> _The data_:
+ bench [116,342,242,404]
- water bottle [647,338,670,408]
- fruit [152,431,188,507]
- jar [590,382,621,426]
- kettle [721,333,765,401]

> _What to work on_: Copy out each record word for word.

> _Finished task_:
+ bench [116,342,242,404]
- water bottle [647,338,670,408]
- fruit [152,431,188,507]
- jar [590,382,621,426]
- kettle [721,333,765,401]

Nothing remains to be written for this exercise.